Dari hasil diskusi tentang apa saja prinsip-prinsip Laki-laki Baru di Aceh, maka peserta Diskusi menyimpulkan 7 Prinsip laki-laki baru, antara lain:
1.   Terbuka, inklusif
2.   Timang
3.   Meusawa
4.   Meuseuraya
5.   saling menghargai
6.   anti kekerasan
7.   anti diskrminasi
Dari 7 Prinsip yang ada, 3 diantaranya  menggunakan istilah bahasa Aceh, menurut salah satu peserta Diskusi “bahwa ini merupakan salah satu kekayaan dan Nilai Budaya Aceh yang mesti dilestarikan dan dilindungi, jika Prinsip Aliansi laki-laki Baru menggunakan Bahasa Aceh, maka harus ada penjelasan dan arti yang jelas. Karena inilah yang bisa membedakan antara gerakan aliansi laki-laki baru di aceh dibandingkan di tempat lain”.
Kemudian dilanjutkan dengan diskusi tentang isu Stategis. menurut salah satu peserta Diskusi, Ada 3 cluster yang bisa kita tawardiskusikan berkaitan dengan isu Strategis, diantaranya:
1.   Konstruksi budaya harus dibarengi dengan kemauan untuk membangun budaya yang lebih adil
2.   karena kerja yang penuh tantangan itu, perlu peningkatan kapasitas terhadap laki-laki baru
3.   Memperkuat jaringan baik di tingkat lokal, nasional, dan internasional, agar kerja ini bisa diterima di masyarakat.
Dari Ke 3 Cluster tersebut disimpulkan bahwa Isu strategisnya Pertama tentang budaya adat Aceh, kemudian persoalan agama, bagaimana mendekonstruksi budaya patriarkhi ke budaya yang lebih setara. Keduan bagaimana melakukan penguatan kapasitas baik ke dalam maupun ke masyarakat. Dan ketiga yaitu bagaimana memperluas dan memperkuat jaringan. Bekerjasama dengan jaringan lain dalam rangka memperkuat jaringan aliansi laki-laki baru Aceh ini.

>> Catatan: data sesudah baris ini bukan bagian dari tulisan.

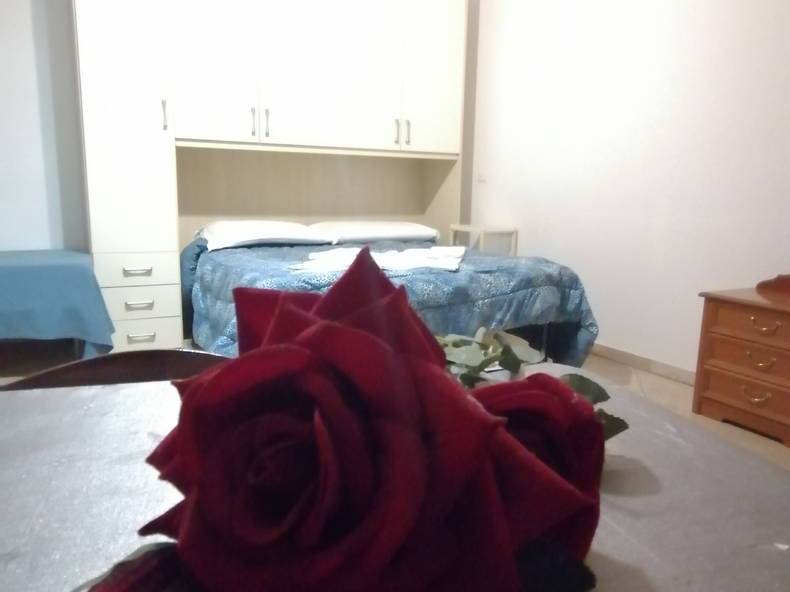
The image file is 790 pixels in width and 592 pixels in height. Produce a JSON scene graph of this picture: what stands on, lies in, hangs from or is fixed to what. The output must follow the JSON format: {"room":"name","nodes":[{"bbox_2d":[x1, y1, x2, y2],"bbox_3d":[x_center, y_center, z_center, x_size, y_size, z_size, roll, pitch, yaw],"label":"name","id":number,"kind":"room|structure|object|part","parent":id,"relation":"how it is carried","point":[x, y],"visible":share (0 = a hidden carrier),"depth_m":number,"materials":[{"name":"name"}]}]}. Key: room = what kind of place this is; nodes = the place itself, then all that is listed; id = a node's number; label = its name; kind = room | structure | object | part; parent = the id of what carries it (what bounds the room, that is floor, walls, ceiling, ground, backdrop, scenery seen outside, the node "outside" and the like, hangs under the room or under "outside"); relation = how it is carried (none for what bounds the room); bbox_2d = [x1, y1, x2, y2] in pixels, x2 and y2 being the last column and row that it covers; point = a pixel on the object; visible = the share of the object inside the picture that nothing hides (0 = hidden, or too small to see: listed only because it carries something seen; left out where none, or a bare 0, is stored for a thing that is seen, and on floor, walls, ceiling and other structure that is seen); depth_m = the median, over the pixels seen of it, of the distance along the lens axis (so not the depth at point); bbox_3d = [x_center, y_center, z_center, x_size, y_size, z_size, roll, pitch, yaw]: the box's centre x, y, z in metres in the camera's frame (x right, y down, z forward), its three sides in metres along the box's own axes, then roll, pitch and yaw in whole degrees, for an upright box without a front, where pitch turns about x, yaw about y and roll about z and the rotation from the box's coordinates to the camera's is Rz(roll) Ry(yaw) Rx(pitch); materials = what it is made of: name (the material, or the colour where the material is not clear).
{"room":"bedroom","nodes":[
{"label":"bedroom","id":0,"kind":"room"},
{"bbox_2d":[0,0,88,253],"bbox_3d":[-1.472,-1.118,3.884,5.276,2.755,0.138,-4,11,-28],"label":"left wall","id":1,"kind":"structure","parent":0,"point":[13,25],"depth_m":3.49,"materials":[{"name":"white paint"}]},
{"bbox_2d":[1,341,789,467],"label":"floor","id":2,"kind":"structure","parent":0,"point":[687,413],"depth_m":3.09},
{"bbox_2d":[0,249,114,358],"bbox_3d":[-2.131,0.094,2.996,1.201,0.589,0.912,-4,11,-28],"label":"bed","id":3,"kind":"object","parent":2,"relation":"on","point":[31,269],"visible":0.98,"depth_m":2.83,"materials":[{"name":"blue fabric"}]},
{"bbox_2d":[0,348,231,389],"bbox_3d":[-0.370,0.496,0.823,0.499,0.753,0.490,-2,10,-16],"label":"chair","id":4,"kind":"object","parent":2,"relation":"on","point":[188,352],"visible":0.12,"depth_m":0.95,"materials":[{"name":"brown wood"}]},
{"bbox_2d":[71,0,470,352],"bbox_3d":[-0.713,-1.026,3.903,2.475,2.566,0.757,-4,11,-28],"label":"built-in wardrobe","id":5,"kind":"object","parent":2,"relation":"on","point":[174,148],"visible":0.88,"depth_m":3.65,"materials":[{"name":"white wood"}]},
{"bbox_3d":[-1.494,-0.161,3.379,0.399,0.162,0.115,-4,11,-28],"label":"drawer","id":6,"kind":"part","parent":5,"relation":"part of","materials":[{"name":"white laminate"}]},
{"bbox_3d":[-1.438,-0.141,3.312,0.131,0.028,0.056,-4,11,-28],"label":"handle","id":7,"kind":"part","parent":5,"relation":"part of","materials":[{"name":"metal"}]},
{"bbox_3d":[-1.437,0.051,3.330,0.128,0.027,0.054,-4,11,-28],"label":"handle","id":8,"kind":"part","parent":5,"relation":"part of","materials":[{"name":"metal"}]},
{"bbox_3d":[-1.485,0.030,3.371,0.406,0.154,0.089,-4,11,-28],"label":"drawer","id":9,"kind":"part","parent":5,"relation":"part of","materials":[{"name":"white laminate"}]},
{"bbox_3d":[-1.435,0.230,3.350,0.123,0.024,0.058,-4,11,-28],"label":"drawer handle","id":10,"kind":"part","parent":5,"relation":"part of","materials":[{"name":"metal"}]},
{"bbox_3d":[-1.470,0.212,3.394,0.370,0.166,0.106,-4,11,-28],"label":"drawer","id":11,"kind":"part","parent":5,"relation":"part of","materials":[{"name":"white laminate"}]},
{"bbox_3d":[-1.317,-1.034,3.382,0.018,0.166,0.036,-4,11,-28],"label":"handle","id":12,"kind":"part","parent":5,"relation":"part of","materials":[{"name":"silver metal"}]},
{"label":"door","id":13,"kind":"part","parent":5,"relation":"part of","materials":[{"name":"white laminate"}]},
{"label":"handle","id":14,"kind":"part","parent":5,"relation":"part of","materials":[{"name":"metal"}]},
{"bbox_3d":[-0.804,-1.075,3.704,0.018,0.172,0.039,-4,11,-28],"label":"handle","id":15,"kind":"part","parent":5,"relation":"part of","materials":[{"name":"metal"}]},
{"bbox_3d":[0.003,-1.119,4.044,0.018,0.163,0.039,-4,11,-28],"label":"handle","id":16,"kind":"part","parent":5,"relation":"part of","materials":[{"name":"silver metal"}]},
{"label":"handle","id":17,"kind":"part","parent":5,"relation":"part of","materials":[{"name":"silver metal"}]},
{"bbox_3d":[0.261,-1.624,4.172,0.441,1.238,0.107,-4,11,-28],"label":"door","id":18,"kind":"part","parent":5,"relation":"part of","materials":[{"name":"white laminate"}]},
{"bbox_2d":[182,227,600,367],"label":"bed","id":19,"kind":"object","parent":2,"relation":"on","point":[231,269],"visible":0.55,"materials":[{"name":"blue fabric"}]},
{"bbox_2d":[196,220,333,251],"bbox_3d":[-0.855,-0.391,3.709,0.788,0.166,0.548,-4,11,-28],"label":"left pillow","id":20,"kind":"object","parent":19,"relation":"on","point":[316,241],"visible":0.92,"depth_m":3.55,"materials":[{"name":"white fabric"}]},
{"bbox_2d":[309,220,437,244],"bbox_3d":[-0.162,-0.456,4.165,0.875,0.161,0.499,-4,11,-28],"label":"pillow","id":21,"kind":"object","parent":19,"relation":"on","point":[409,236],"visible":0.89,"depth_m":4.00,"materials":[{"name":"white fabric"}]},
{"bbox_2d":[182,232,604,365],"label":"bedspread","id":22,"kind":"object","parent":19,"relation":"on","point":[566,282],"visible":0.35,"depth_m":2.88,"materials":[{"name":"blue fabric"}]},
{"bbox_2d":[289,246,466,274],"bbox_3d":[-0.021,-0.203,2.946,0.793,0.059,0.972,3,10,10],"label":"white cloth","id":23,"kind":"object","parent":22,"relation":"on","point":[388,257],"visible":0.79,"depth_m":2.77,"materials":[{"name":"white fabric"}]},
{"bbox_2d":[0,361,788,591],"bbox_3d":[-0.159,0.568,0.286,1.237,0.730,1.104,-2,11,-17],"label":"dining table","id":24,"kind":"object","parent":2,"relation":"on","point":[90,410],"visible":0.58,"depth_m":0.49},
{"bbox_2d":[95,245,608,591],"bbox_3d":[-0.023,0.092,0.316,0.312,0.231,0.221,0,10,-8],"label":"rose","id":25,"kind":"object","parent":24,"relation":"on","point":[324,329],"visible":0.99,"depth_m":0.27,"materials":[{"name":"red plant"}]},
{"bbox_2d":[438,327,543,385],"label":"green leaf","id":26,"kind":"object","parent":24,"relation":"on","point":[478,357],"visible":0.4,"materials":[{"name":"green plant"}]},
{"bbox_2d":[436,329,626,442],"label":"green leaf","id":27,"kind":"object","parent":24,"relation":"on","point":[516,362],"visible":0.2,"depth_m":0.52,"materials":[{"name":"green plant"}]},
{"bbox_2d":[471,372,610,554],"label":"red rose","id":28,"kind":"object","parent":24,"relation":"on","point":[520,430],"visible":0.37,"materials":[{"name":"red plant"}]},
{"bbox_2d":[447,224,517,255],"bbox_3d":[0.624,-0.155,4.368,0.323,0.718,0.425,-4,11,-28],"label":"side table","id":29,"kind":"object","parent":2,"relation":"on","point":[481,236],"visible":0.42,"depth_m":4.22,"materials":[{"name":"white"}]},
{"bbox_2d":[694,279,789,448],"bbox_3d":[1.698,0.248,2.486,0.449,0.674,0.627,-4,11,-28],"label":"wooden chest","id":30,"kind":"object","parent":2,"relation":"on","point":[712,310],"visible":1,"depth_m":2.50,"materials":[{"name":"brown wood"}]},
{"bbox_3d":[1.508,0.399,2.484,0.051,0.119,0.404,-4,11,-28],"label":"drawer","id":31,"kind":"part","parent":30,"relation":"part of","materials":[{"name":"brown wood"}]},
{"bbox_3d":[1.521,0.268,2.447,0.063,0.125,0.425,-4,11,-28],"label":"drawer","id":32,"kind":"part","parent":30,"relation":"part of","materials":[{"name":"brown wood"}]},
{"bbox_3d":[1.528,0.120,2.424,0.049,0.120,0.401,-4,11,-28],"label":"drawer","id":33,"kind":"part","parent":30,"relation":"part of","materials":[{"name":"brown wood"}]},
{"bbox_3d":[1.501,0.407,2.464,0.051,0.043,0.090,-4,11,-28],"label":"drawer handle","id":34,"kind":"part","parent":30,"relation":"part of","materials":[{"name":"gold metal"}]},
{"bbox_3d":[1.498,0.266,2.424,0.049,0.044,0.085,-4,11,-28],"label":"drawer handle","id":35,"kind":"part","parent":30,"relation":"part of","materials":[{"name":"gold metal"}]},
{"bbox_3d":[1.496,0.123,2.400,0.048,0.042,0.089,-4,11,-28],"label":"drawer handle","id":36,"kind":"part","parent":30,"relation":"part of","materials":[{"name":"gold metal"}]},
{"bbox_2d":[756,273,789,298],"bbox_3d":[1.774,-0.050,2.445,0.129,0.109,0.479,-4,11,-28],"label":"wooden object","id":37,"kind":"object","parent":30,"relation":"on","point":[777,279],"visible":0.99,"depth_m":2.56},
{"bbox_2d":[467,0,789,374],"bbox_3d":[1.842,-0.838,2.522,0.137,2.796,5.473,-4,11,-28],"label":"right wall","id":38,"kind":"structure","parent":0,"point":[534,246],"depth_m":3.30,"materials":[{"name":"white paint"}]},
{"bbox_2d":[477,171,486,182],"bbox_3d":[0.663,-0.924,4.517,0.013,0.093,0.098,-4,11,-28],"label":"light switch","id":39,"kind":"object","parent":38,"relation":"attached to","point":[481,178],"visible":0.99,"depth_m":4.51,"materials":[{"name":"white plastic"}]},
{"bbox_2d":[587,343,697,385],"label":"baseboard","id":40,"kind":"structure","parent":38,"relation":"attached to","point":[677,373],"depth_m":3.37,"materials":[{"name":"beige tile"}]}
]}

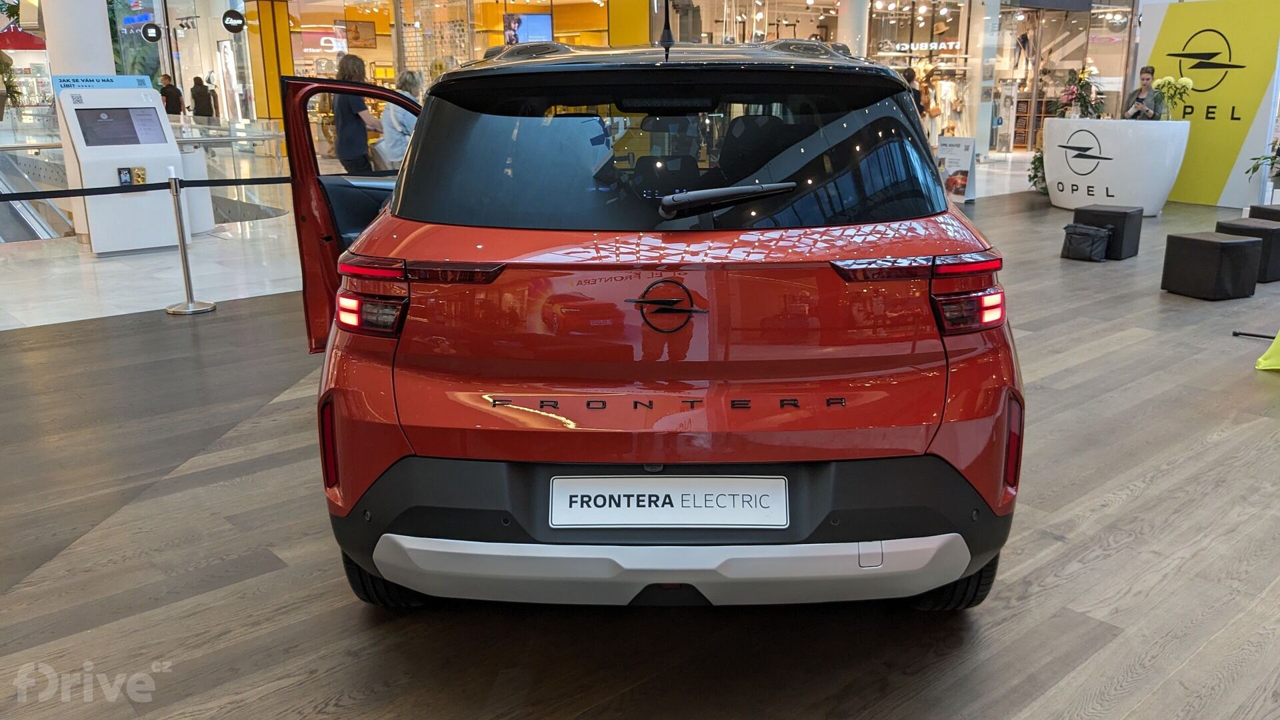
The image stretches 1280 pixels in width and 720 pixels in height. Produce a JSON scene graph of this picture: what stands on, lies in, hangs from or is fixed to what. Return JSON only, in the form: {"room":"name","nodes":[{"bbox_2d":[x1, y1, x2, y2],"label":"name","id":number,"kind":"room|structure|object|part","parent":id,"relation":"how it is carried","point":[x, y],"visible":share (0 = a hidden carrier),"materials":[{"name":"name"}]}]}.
{"room":"shop","nodes":[
{"label":"shop","id":0,"kind":"room"},
{"bbox_2d":[0,0,24,117],"label":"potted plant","id":1,"kind":"object","parent":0,"point":[1,117],"visible":0.85,"materials":[{"name":"green plant"}]},
{"bbox_2d":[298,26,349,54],"label":"store sign","id":2,"kind":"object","parent":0,"point":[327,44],"visible":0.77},
{"bbox_2d":[502,12,553,44],"label":"television","id":3,"kind":"object","parent":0,"point":[538,19],"visible":0.79,"materials":[{"name":"blue"}]},
{"bbox_2d":[0,169,1279,719],"label":"floor","id":4,"kind":"structure","parent":0,"point":[1117,559],"materials":[{"name":"brown wood"}]},
{"bbox_2d":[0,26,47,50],"label":"red canopy","id":5,"kind":"object","parent":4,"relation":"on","point":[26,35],"visible":0.73,"materials":[{"name":"red fabric"}]},
{"bbox_2d":[0,146,69,242],"label":"escalator","id":6,"kind":"object","parent":4,"relation":"on","point":[3,188],"visible":0.51,"materials":[{"name":"silver metal"}]},
{"bbox_2d":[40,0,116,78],"label":"column","id":7,"kind":"structure","parent":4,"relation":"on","point":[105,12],"materials":[{"name":"white paint"}]},
{"bbox_2d":[54,82,182,254],"label":"kiosk","id":8,"kind":"object","parent":4,"relation":"on","point":[167,138],"visible":0.91,"materials":[{"name":"white metal"}]},
{"bbox_2d":[52,74,151,94],"label":"sign","id":9,"kind":"object","parent":8,"relation":"on","point":[137,83],"visible":0.83,"materials":[{"name":"blue"}]},
{"bbox_2d":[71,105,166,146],"label":"screen","id":10,"kind":"object","parent":8,"relation":"in","point":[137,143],"visible":0.97,"materials":[{"name":"black"}]},
{"bbox_2d":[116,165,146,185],"label":"sticker","id":11,"kind":"object","parent":8,"relation":"attached to","point":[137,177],"visible":0.97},
{"bbox_2d":[158,74,184,115],"label":"person","id":12,"kind":"object","parent":4,"relation":"on","point":[165,95],"visible":0.66},
{"bbox_2d":[163,171,216,314],"label":"stanchion post","id":13,"kind":"object","parent":4,"relation":"on","point":[186,268],"visible":0.99,"materials":[{"name":"silver metal"}]},
{"bbox_2d":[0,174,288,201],"label":"barrier belt","id":14,"kind":"object","parent":13,"relation":"attached to","point":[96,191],"visible":0.95,"materials":[{"name":"black fabric"}]},
{"bbox_2d":[188,75,216,118],"label":"person","id":15,"kind":"object","parent":4,"relation":"on","point":[193,95],"visible":0.73},
{"bbox_2d":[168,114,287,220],"label":"glass railing","id":16,"kind":"object","parent":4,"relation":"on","point":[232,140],"visible":0.48,"materials":[{"name":"glass"}]},
{"bbox_2d":[244,0,294,122],"label":"yellow column","id":17,"kind":"structure","parent":4,"relation":"on","point":[276,104],"materials":[{"name":"metal"}]},
{"bbox_2d":[328,54,383,172],"label":"woman","id":18,"kind":"object","parent":4,"relation":"on","point":[355,63],"visible":0.71},
{"bbox_2d":[376,70,423,171],"label":"woman","id":19,"kind":"object","parent":4,"relation":"on","point":[408,83],"visible":0.5},
{"bbox_2d":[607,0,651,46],"label":"yellow column","id":20,"kind":"structure","parent":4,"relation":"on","point":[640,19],"materials":[{"name":"yellow metal"}]},
{"bbox_2d":[279,34,1024,611],"label":"car","id":21,"kind":"object","parent":4,"relation":"on","point":[343,451],"visible":0.98,"materials":[{"name":"metal"}]},
{"label":"open door","id":22,"kind":"part","parent":21,"relation":"part of","materials":[{"name":"red metal"}]},
{"label":"taillight","id":23,"kind":"part","parent":21,"relation":"part of","materials":[{"name":"red plastic"}]},
{"label":"tire","id":24,"kind":"part","parent":21,"relation":"part of","materials":[{"name":"black rubber"}]},
{"label":"taillight","id":25,"kind":"part","parent":21,"relation":"part of","materials":[{"name":"red plastic"}]},
{"bbox_2d":[548,475,789,528],"label":"license plate","id":26,"kind":"object","parent":21,"relation":"attached to","point":[609,511],"visible":0.98,"materials":[{"name":"white plastic"}]},
{"label":"window","id":27,"kind":"part","parent":21,"relation":"part of","materials":[{"name":"black glass"}]},
{"label":"bumper","id":28,"kind":"part","parent":21,"relation":"part of","materials":[{"name":"black plastic"}]},
{"label":"wiper","id":29,"kind":"part","parent":21,"relation":"part of","materials":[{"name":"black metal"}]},
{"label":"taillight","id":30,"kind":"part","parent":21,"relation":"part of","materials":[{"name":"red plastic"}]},
{"label":"tire","id":31,"kind":"part","parent":21,"relation":"part of","materials":[{"name":"black rubber"}]},
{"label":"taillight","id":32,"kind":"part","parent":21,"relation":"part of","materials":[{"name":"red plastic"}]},
{"bbox_2d":[836,0,871,58],"label":"column","id":33,"kind":"structure","parent":4,"relation":"on","point":[841,24],"materials":[{"name":"white paint"}]},
{"bbox_2d":[899,66,925,115],"label":"person","id":34,"kind":"object","parent":4,"relation":"on","point":[908,76],"visible":0.27},
{"bbox_2d":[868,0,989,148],"label":"shop window","id":35,"kind":"object","parent":4,"relation":"on","point":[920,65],"visible":0.49,"materials":[{"name":"glass"}]},
{"bbox_2d":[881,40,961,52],"label":"store sign","id":36,"kind":"object","parent":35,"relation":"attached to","point":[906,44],"visible":0.84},
{"bbox_2d":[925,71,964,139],"label":"mannequin","id":37,"kind":"object","parent":4,"relation":"on","point":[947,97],"visible":0.57,"materials":[{"name":"white"}]},
{"bbox_2d":[934,134,976,202],"label":"sign board","id":38,"kind":"object","parent":4,"relation":"on","point":[966,152],"visible":0.83,"materials":[{"name":"white"}]},
{"bbox_2d":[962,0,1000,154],"label":"column","id":39,"kind":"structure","parent":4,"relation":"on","point":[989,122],"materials":[{"name":"white paint"}]},
{"bbox_2d":[1028,146,1047,194],"label":"potted plant","id":40,"kind":"object","parent":4,"relation":"on","point":[1033,177],"visible":0.43,"materials":[{"name":"green plant"}]},
{"bbox_2d":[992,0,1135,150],"label":"shop window","id":41,"kind":"object","parent":4,"relation":"on","point":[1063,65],"visible":0.55,"materials":[{"name":"glass"}]},
{"bbox_2d":[1061,224,1110,261],"label":"black bag","id":42,"kind":"object","parent":4,"relation":"on","point":[1103,243],"visible":0.99,"materials":[{"name":"black fabric"}]},
{"bbox_2d":[1074,204,1143,259],"label":"black stool","id":43,"kind":"object","parent":4,"relation":"on","point":[1121,239],"visible":0.79,"materials":[{"name":"black fabric"}]},
{"bbox_2d":[1042,116,1189,212],"label":"reception counter","id":44,"kind":"object","parent":4,"relation":"on","point":[1052,170],"visible":0.91,"materials":[{"name":"white plastic"}]},
{"bbox_2d":[1056,68,1107,118],"label":"flower arrangement","id":45,"kind":"object","parent":44,"relation":"on","point":[1084,99],"visible":0.85,"materials":[{"name":"plant"}]},
{"bbox_2d":[1152,74,1193,118],"label":"flower bouquet","id":46,"kind":"object","parent":44,"relation":"on","point":[1183,81],"visible":0.9,"materials":[{"name":"plant"}]},
{"bbox_2d":[1124,65,1167,120],"label":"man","id":47,"kind":"object","parent":4,"relation":"on","point":[1147,79],"visible":0.5},
{"bbox_2d":[1134,0,1279,208],"label":"yellow wall","id":48,"kind":"structure","parent":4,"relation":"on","point":[1223,168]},
{"bbox_2d":[1160,230,1265,299],"label":"black stool","id":49,"kind":"object","parent":4,"relation":"on","point":[1218,243],"visible":0.99,"materials":[{"name":"black fabric"}]},
{"bbox_2d":[1214,218,1279,282],"label":"black stool","id":50,"kind":"object","parent":4,"relation":"on","point":[1221,223],"visible":0.57,"materials":[{"name":"fabric"}]},
{"bbox_2d":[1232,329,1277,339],"label":"stand","id":51,"kind":"object","parent":4,"relation":"on","point":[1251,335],"visible":0.9,"materials":[{"name":"black metal"}]},
{"bbox_2d":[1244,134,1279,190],"label":"potted plant","id":52,"kind":"object","parent":4,"relation":"on","point":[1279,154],"visible":0.96,"materials":[{"name":"green plant"}]},
{"bbox_2d":[1248,203,1279,220],"label":"black stool","id":53,"kind":"object","parent":4,"relation":"on","point":[1253,207],"visible":0.44,"materials":[{"name":"black leather"}]},
{"bbox_2d":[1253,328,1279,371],"label":"yellow cloth","id":54,"kind":"object","parent":4,"relation":"on","point":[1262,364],"visible":1,"materials":[{"name":"yellow fabric"}]},
{"label":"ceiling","id":55,"kind":"structure","parent":0},
{"bbox_2d":[140,22,163,41],"label":"round sign","id":56,"kind":"object","parent":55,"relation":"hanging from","point":[156,31],"visible":0.98,"materials":[{"name":"black"}]},
{"bbox_2d":[221,9,245,33],"label":"round sign","id":57,"kind":"object","parent":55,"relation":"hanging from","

Pada sesi terakhir, para peserta diskusi melakukan pemetaan tentang penguatan Capacity Building untuk teman-teman yang akan terlibat dalam Jaringan Aliansi Laki-laki Baru, dari hasil Diskusi menyimpulkan beberapa Penguatan yang perlu diberikan dalam upaya penguatan kepada kawan-kawan dan jaringan Aliansi Laki-laki Baru itu sendiri,antara lain:
1.   Adanya Diskusi tematik dengan menghadirkan Narasumber, membahas materi, kajian tafsir agama, dan kajian adat/ budaya.
2.   Setiap ada event lembaga, melibatkan Aliansi laki-laki Baru.
3.   Adanya Diskusi mendalam tentang Feminisme, Maskulinitas, Seksualitas. 
4.   Adanya Milist, sebagai media penyebaran informasi komunikasi terkait kegiatan Aliansi Laki-laki Baru dan
5.   Adanya Penguatan kapasitas menulis untuk para Anggota Jaringan Aliansi laki-Laki Baru itu Sendiri.
Di akhir Pertemuan Dian Marina menginformasikan tentang siapa saja yang terlibat dalam Aliansi laki-laki Baru, Bahwa yang terlibat dalam ALLB ini “Person yang menjunjung tinggi prinsip-prinsip Aliansi Laki-Laki Baru”.